11 novembre 2014 2 11 /11 /novembre /2014 08:02

Déclaration liminaire de l'union des syndicats SUD Education de Basse-Normandie


Monsieur le Recteur

Cette rentrée voit l'annonce d'une grande conférence nationale sur l’évaluation des élèves. Dans le même temps, se tient une concertation sur le socle commun et une autre sur les programmes en maternelle.

SUD Education continuera de combattre tout socle commun qui s’inscrirait dans le cadre de la stratégie néolibérale de l’OCDE (Organisation de coopération et de développement économiques) en matière de développement des compétences pour l’employabilité et dans la perspective du Livret personnel de compétences, livret ouvrier 2.0 dont SUD Education revendique l’abrogation.

Ce début d’année, pour nombre de nos collègues, reste également marqué par des réformes problématiques. La réforme des rythmes scolaires est imposée cette année contre l’avis d’une grande majorité des personnels. Sans surprise, elle confirme les difficultés déjà constatées l’an dernier là où elle avait été expérimentée : elle désorganise le temps scolaire et n’a d’autre effet sur les élèves que celui d’accroître leur fatigue, comme celle des personnels. Elle renforce une fois encore une territorialisation de l’École publique avec des dispositifs très inégaux, parfois au sein d’un même département (nouvelles activités péri-éducatives plus ou moins bien organisées dans les communes, payantes ou non…).

La situation de beaucoup de stagiaires demeure très difficile. Elle est aggravée par des affectations qui vont les obliger à valider leur Master 2 dans des conditions difficiles, dans une autre académie souvent que celle où ils/elles ont effectué le Master 1. Le nombre de démissions de stagiaires serait stable au niveau national, mais cette stabilité, l’année où justement a été remise en place une année de formation en alternance, constitue un indiscutable symptôme d’une entrée dans le métier qui demeure très difficile.

Malgré le nombre non négligeable de contractuel-les admissibles, le nombre de non-titulaires dans le second degré a encore augmenté cette année (en valeur et en pourcentage), nous aurions pu penser que la titularisation par concours de contractuels aurait diminué ce nombre d'un tiers or il a augmenté de 5 %. Les non-titulaires représentent de fait 10 % des effectifs en second degré. C'est indéniablement la conséquence de l'affaiblissement continu d'un service de remplacement assuré par des personnels titulaires.

Lors de la préparation de la rentrée 2014, il a été annoncé la baisse de rémunération des heures données en CFA (pondération de 0,56). Cette pondération n'a pas lieu d'être, le statut des enseignants prévoit 15 ou 18h hebdomadaire. Le Conseil d’État a rappelé l'impossibilité d'annualisation pour les enseignants. Le CFA doit se plier à la règle générale.

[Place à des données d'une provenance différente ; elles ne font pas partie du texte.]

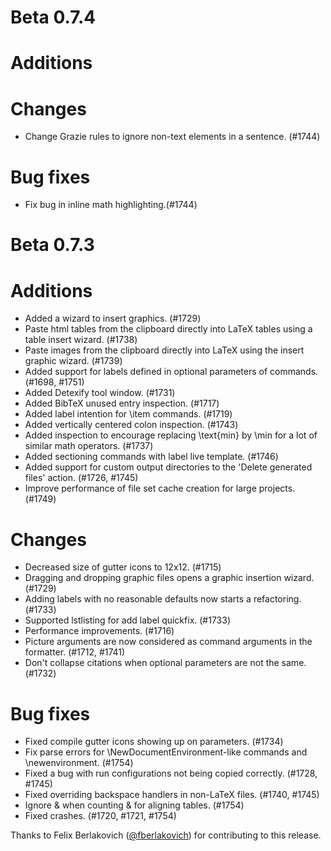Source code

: # Beta 0.7.4

# Additions

# Changes
* Change Grazie rules to ignore non-text elements in a sentence. (#1744)

# Bug fixes
* Fix bug in inline math highlighting.(#1744)


# Beta 0.7.3

# Additions
* Added a wizard to insert graphics. (#1729)
* Paste html tables from the clipboard directly into LaTeX tables using a table insert wizard. (#1738)
* Paste images from the clipboard directly into LaTeX using the insert graphic wizard. (#1739)
* Added support for labels defined in optional parameters of commands. (#1698, #1751)
* Added Detexify tool window. (#1731)
* Added BibTeX unused entry inspection. (#1717)
* Added label intention for \item commands. (#1719)
* Added vertically centered colon inspection. (#1743)
* Added inspection to encourage replacing \text{min} by \min for a lot of similar math operators. (#1737)
* Added sectioning commands with label live template. (#1746)
* Added support for custom output directories to the 'Delete generated files' action. (#1726, #1745)
* Improve performance of file set cache creation for large projects. (#1749)

# Changes
* Decreased size of gutter icons to 12x12. (#1715)
* Dragging and dropping graphic files opens a graphic insertion wizard. (#1729)
* Adding labels with no reasonable defaults now starts a refactoring. (#1733)
* Supported lstlisting for add label quickfix. (#1733)
* Performance improvements. (#1716)
* Picture arguments are now considered as command arguments in the formatter. (#1712, #1741)
* Don't collapse citations when optional parameters are not the same. (#1732)

# Bug fixes
* Fixed compile gutter icons showing up on parameters. (#1734)
* Fix parse errors for \NewDocumentEnvironment-like commands and \newenvironment. (#1754)
* Fixed a bug with run configurations not being copied correctly. (#1728, #1745)
* Fixed overriding backspace handlers in non-LaTeX files. (#1740, #1745)
* Ignore \& when counting & for aligning tables. (#1754)
* Fixed crashes. (#1720, #1721, #1754)

Thanks to Felix Berlakovich ([@fberlakovich](https://github.com/fberlakovich)) for contributing to this release.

D'autre part, SUD Education condamne la mise en place de la labellisation des « campus des métiers et des qualifications » qui n'est qu'un prolongement de celle du « Lycée des métiers ». Ces labellisations permettent aux Régions de s'immiscer dans la carte des formations et de promouvoir exclusivement l'apprentissage, les parcours mixés et les classes mixtes (élèves sous statut scolaire avec des apprenti-e-s). L'enseignement professionnel ne peut se réduire à un formatage au service du patronat local. Il doit, au même titre que les filières générales et technologiques, permettre l'acquisition des savoirs généraux et l'apprentissage de la vie démocratique, former des individus autonomes et critiques, aptes à comprendre le monde qui les entoure et à agir pour le transformer.

Enfin, SUD Education réclame des explications sur la mutation hors barème d'une collègue de l'Orne vers l'école de Ouistreham, dans le Calvados. Nous vous rappelons la situation dramatique que vit un grand nombre d'enseignant-es de l'Orne qui émettent le vœu de retrouver leur conjointe ou conjoint, leurs enfants dans le Calvados ou la Manche et qui voient leur demande non satisfaite année après année.

Une école pour tou-te-s ne peut se construire dans le cadre de l’austérité budgétaire, car elle suppose de réels moyens pour garantir l’égalité du droit à l’éducation, une réduction du nombre d’élèves par classe, une vraie politique de l’éducation prioritaire, des moyens à la hauteur des besoins pour une école réellement inclusive, des rythmes scolaires équilibrés sur la journée, la semaine et l’année, bref tout l’inverse des choix actuels.